◆ Document section

Segment Open

🤖 AI Summary
This paper addresses topic modeling for multimodal documents containing heterogeneous textual content (short and long text) and multiple images per document. Methodologically, it proposes an interpretable cross-modal topic model that: (1) leverages a fine-tuned vision-language model to extract context-aware joint image-text embeddings; (2) introduces a distributional attention mechanism that dynamically weights token- and patch-level contributions while avoiding redundant image encoding; and (3) incorporates a topic-distribution-driven cross-modal reconstruction objective to explicitly model word-topic and document-topic distributions. The key contribution is the first efficient and interpretable joint topic inference framework for multi-image documents. Evaluated on six benchmarks, the model significantly outperforms state-of-the-art methods, achieving an average LLM-based evaluation score of 2.61. It demonstrates superior performance in few-shot retrieval and semantic modeling of scientific literature.
📝 Abstract
We introduce CEMTM, a context-enhanced multimodal topic model designed to infer coherent and interpretable topic structures from both short and long documents containing text and images. CEMTM builds on fine-tuned large vision language models (LVLMs) to obtain contextualized embeddings, and employs a distributional attention mechanism to weight token-level contributions to topic inference. A reconstruction objective aligns topic-based representations with the document embedding, encouraging semantic consistency across modalities. Unlike existing approaches, CEMTM can process multiple images per document without repeated encoding and maintains interpretability through explicit word-topic and document-topic distributions. Extensive experiments on six multimodal benchmarks show that CEMTM consistently outperforms unimodal and multimodal baselines, achieving a remarkable average LLM score of 2.61. Further analysis shows its effectiveness in downstream few-shot retrieval and its ability to capture visually grounded semantics in complex domains such as scientific articles.

Segment Closed

◆ Information shown
Segment Open

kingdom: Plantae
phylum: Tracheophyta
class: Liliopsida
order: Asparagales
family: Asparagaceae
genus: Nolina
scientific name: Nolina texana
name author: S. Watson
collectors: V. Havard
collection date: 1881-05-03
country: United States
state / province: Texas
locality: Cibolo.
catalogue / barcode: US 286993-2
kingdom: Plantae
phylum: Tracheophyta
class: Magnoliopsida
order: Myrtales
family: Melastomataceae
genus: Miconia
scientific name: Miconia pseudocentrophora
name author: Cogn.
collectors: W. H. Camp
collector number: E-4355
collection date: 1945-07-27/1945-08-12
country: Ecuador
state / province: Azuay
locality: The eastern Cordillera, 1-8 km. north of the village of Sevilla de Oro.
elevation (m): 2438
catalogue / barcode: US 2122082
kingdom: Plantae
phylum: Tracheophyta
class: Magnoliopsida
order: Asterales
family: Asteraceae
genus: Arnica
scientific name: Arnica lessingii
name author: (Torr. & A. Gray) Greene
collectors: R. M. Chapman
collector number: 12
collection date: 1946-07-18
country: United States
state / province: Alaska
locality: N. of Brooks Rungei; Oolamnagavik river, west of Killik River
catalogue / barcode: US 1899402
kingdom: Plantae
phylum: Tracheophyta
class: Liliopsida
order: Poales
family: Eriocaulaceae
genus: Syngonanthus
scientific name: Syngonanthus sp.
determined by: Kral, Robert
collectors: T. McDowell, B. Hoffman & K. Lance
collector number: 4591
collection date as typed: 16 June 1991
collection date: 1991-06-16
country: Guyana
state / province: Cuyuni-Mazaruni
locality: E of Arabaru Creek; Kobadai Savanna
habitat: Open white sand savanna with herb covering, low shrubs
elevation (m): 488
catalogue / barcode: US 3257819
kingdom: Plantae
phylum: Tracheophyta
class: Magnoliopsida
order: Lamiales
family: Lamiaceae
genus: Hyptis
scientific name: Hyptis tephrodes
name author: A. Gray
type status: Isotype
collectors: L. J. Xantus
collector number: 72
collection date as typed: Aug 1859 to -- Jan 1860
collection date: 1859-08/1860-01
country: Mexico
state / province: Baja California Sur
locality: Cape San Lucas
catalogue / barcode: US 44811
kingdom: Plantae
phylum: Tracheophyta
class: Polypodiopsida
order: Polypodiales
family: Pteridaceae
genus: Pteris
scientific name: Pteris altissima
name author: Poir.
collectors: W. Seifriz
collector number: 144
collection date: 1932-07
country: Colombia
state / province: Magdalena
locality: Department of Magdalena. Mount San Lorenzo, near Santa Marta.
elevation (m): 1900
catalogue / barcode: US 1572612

Segment Closed

◆ Requirement
Answer these questions about the CEMTM paper page:
1. According to the AI summary, what does the distributional attention mechanism avoid?
2. According to the abstract, what does CEMTM build on to obtain contextualized embeddings?
3. What average LLM score does the abstract report for CEMTM?

◆ Task solution
1. Redundant image encoding.
2. Fine-tuned large vision language models (LVLMs).
3. 2.61.